__Exercise prompt__.
Count the lines in the items below that contain the string "region", matching case exactly. Reply with the number alone.

__Material supplied__.
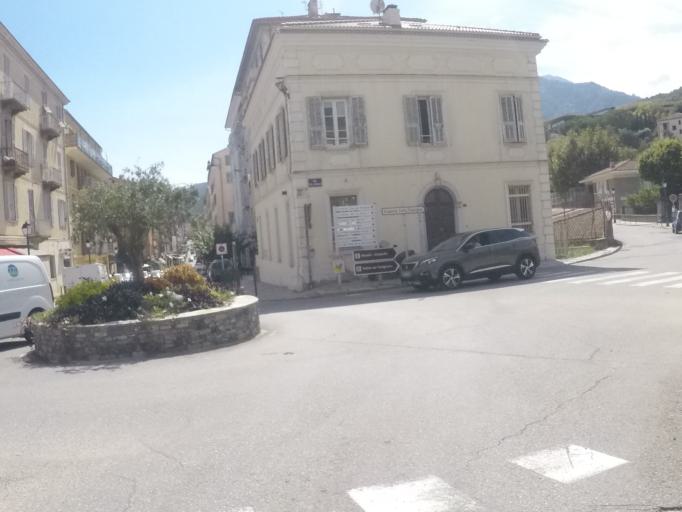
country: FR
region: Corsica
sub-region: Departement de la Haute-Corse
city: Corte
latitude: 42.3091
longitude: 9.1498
==
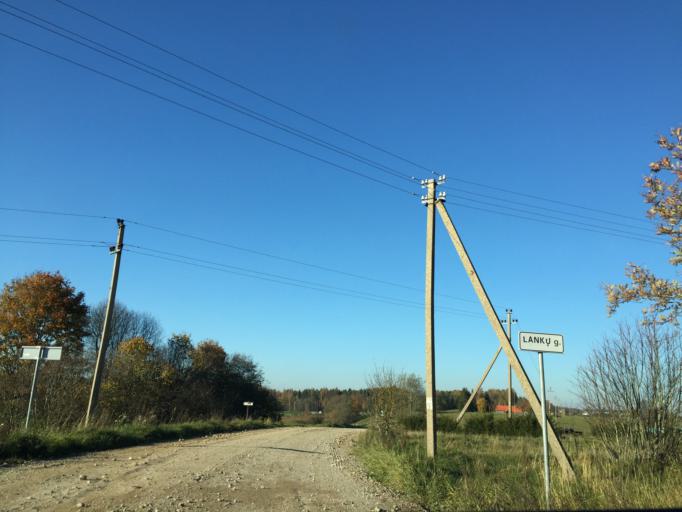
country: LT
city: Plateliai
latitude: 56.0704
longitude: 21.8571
--
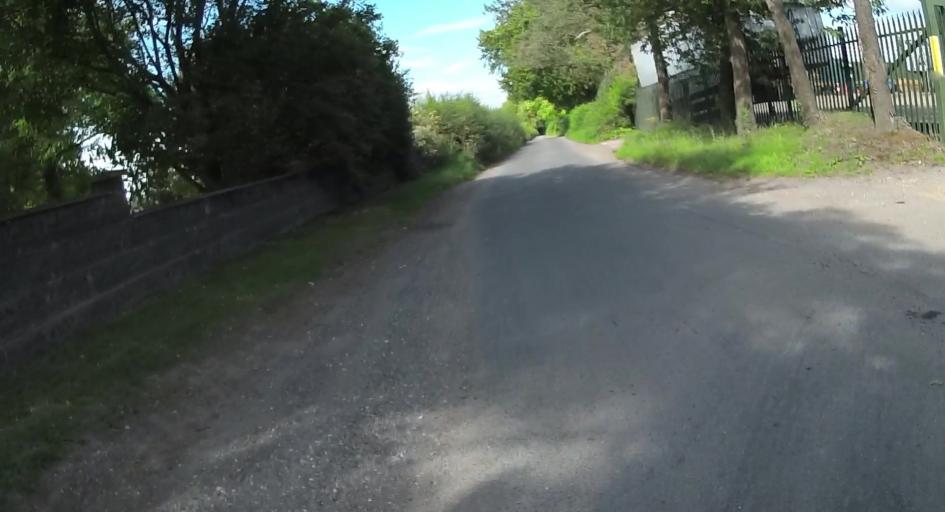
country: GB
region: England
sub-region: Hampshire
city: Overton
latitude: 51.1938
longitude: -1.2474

__Finished task__.
4